Mechthild Gläser warf mich nach einem kurzen Prolog über den verschwundenen Sherlock Holmes direkt in Amys Leben – bzw. ihre abrupte Abreise aus ihrer Heimatstadt Bochum. Natürlich lechzte ich danach, zu erfahren, was geschehen ist – aber mit der Aufklärung ließ sich die Autorin Zeit. Zeit, in der sie mich auf eine kleine Insel führte und Amys Familie vorstellte – und das besondere Talent, das die Familie mit sich bringt: Alle Nachkommen zwischen 5 und 25 Jahren können über die Porta Literae in die Bücher springen.

Amy findet sehr schnell Gefallen daran und bricht schon bei ihrem ersten Aufenthalt im „Dschungelbuch“ die Regeln, findet zum Rand der Geschichte und verlässt sie.
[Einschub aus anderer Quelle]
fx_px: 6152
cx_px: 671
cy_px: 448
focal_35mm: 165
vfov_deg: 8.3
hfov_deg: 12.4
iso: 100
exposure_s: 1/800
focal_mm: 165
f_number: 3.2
Doch damit nicht genug. Amy kann auch von ihrem Bett aus springen – was keiner der anderen beiden Jugendlichen – Will und Betsy – schafft. Auch hier wollte ich unbedingt herausfinden, warum.

Die Autorin hält neben den altbekannten Geschichten wie Dschungelbuch, Alice im Wunderland, Peter Pan oder Stolz und Vorurteil, durch die Amy und ihr neu gewonnener Freund Werther wandern (die aber ab und an von der Vorlage abweichen) auch jede Menge eigener Ideen und viele Wendungen bereit. Denn die Geschichten sind in Gefahr: Der verschwundene Sherlock Holmes war nur der Anfang. Jemand stielt die Grundideen der Geschichten und Amy möchte gemeinsam mit Will herausfinden, warum.
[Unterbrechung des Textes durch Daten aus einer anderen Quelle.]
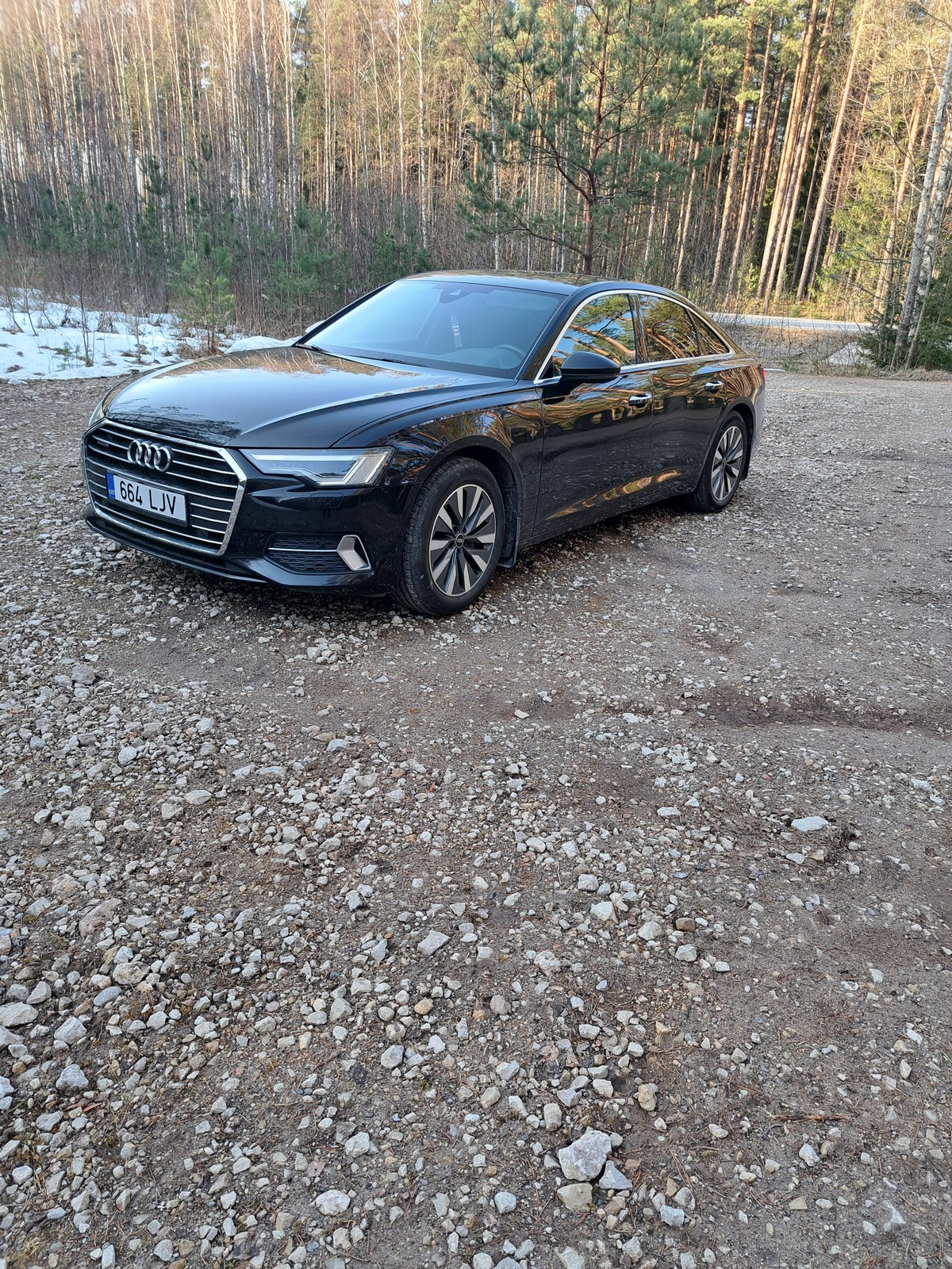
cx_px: 476
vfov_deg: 71.6
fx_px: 880
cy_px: 634
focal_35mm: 24
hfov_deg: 56.8
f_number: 1.8
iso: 50
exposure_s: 1/100
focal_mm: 5.23
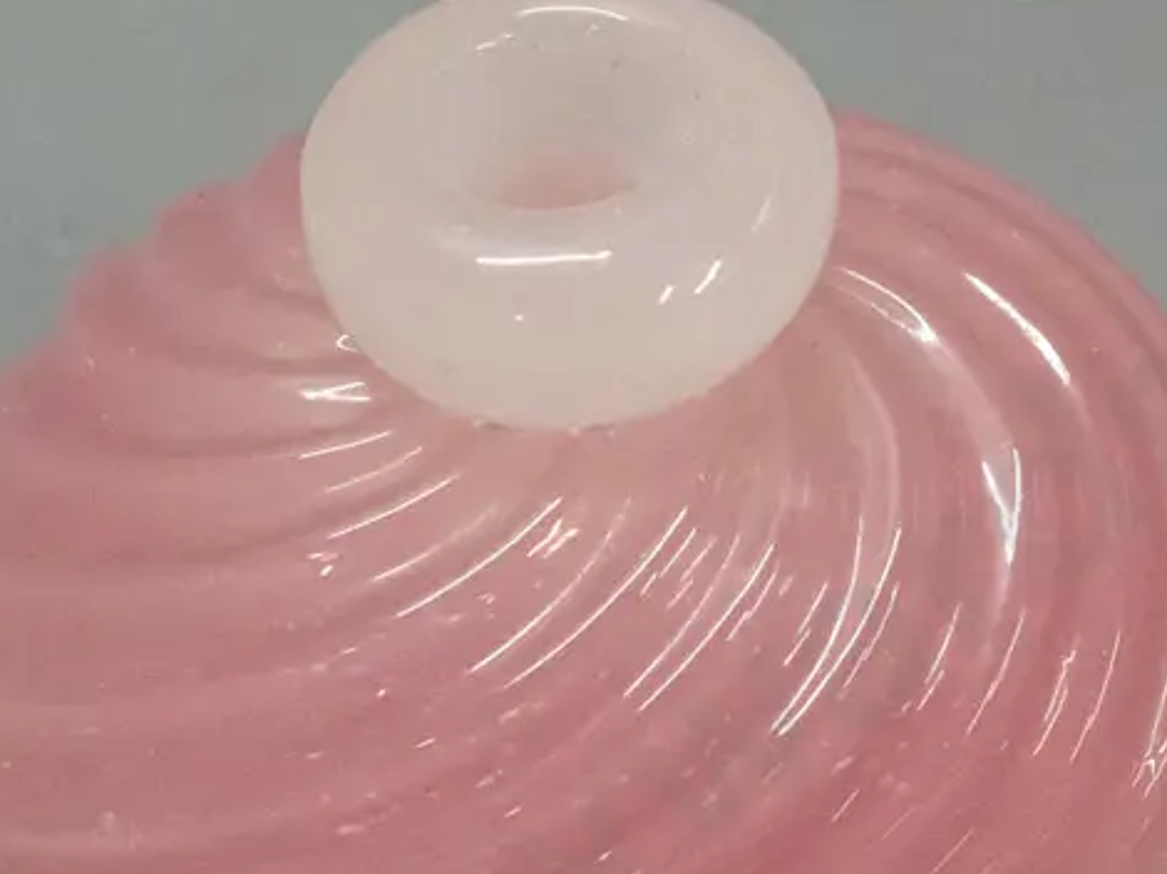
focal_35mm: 157
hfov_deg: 12.6
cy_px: 720
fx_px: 5290
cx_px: 772
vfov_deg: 9.4
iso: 3200
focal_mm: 36
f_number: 5.6
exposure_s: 1/250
Die zarte Lovestory zwischen Amy und Will schmiegt sich unaufdringlich in die Story ein, wirkt weder kitschig noch gewollt, hier hatte selbst ich mir sogar ein wenig mehr gewünscht.
Der prägnante und doch bezaubernde Stil der Autorin ließ mich über die Seiten fliegen. Stets neue Geheimnisse, die es zu entschlüsseln gab und die ihr eine neue Richtung gaben, hielten mich immer im Lesefluss und halfen mir über ruhigere Phasen in bereits bekannten Geschichten und den zarten Spannungsbogen hinweg. 

Zu Kapitelbeginn gab es immer kurze Ausschnitte über eine Prinzessin und einen Ritter, deren Bedeutung erst im Laufe der Geschichte offenbart wurde und die meine Neugierde ebenfalls schürten. So konnte ich irgendwann nicht mehr von den Seiten lassen und wurde unaufhaltsam auf den Showdown zugetrieben, der durchaus märchenhafte Ausmaße annahm, ehe Mechthild Gläser ihre „Buchspringer“ zu einem unerwarteten Ende führte und etwas Raum für eigene Zukunftsinterpretationen (oder sogar eine Fortsetzung?) gibt.

Urteil:
„Die Buchspringer“ entführen den Leser in zahlreiche literarische Werke und dennoch bietet Mechthild Gläsers Geschichte selbst eine interessante Grundidee, gelungene Charaktere, überraschende Wendungen und eine zarte Lovestory. Trotz des eher ruhigeren Grundtonus und gefühlter Längen beim Lesen der bereits bekannten Geschichten ließ ich mich gern in die Seiten fallen und wäre sehr gerne auch selbst hineingesprungen. 4 Bücher für Amy, Will und „Die Buchspringer“.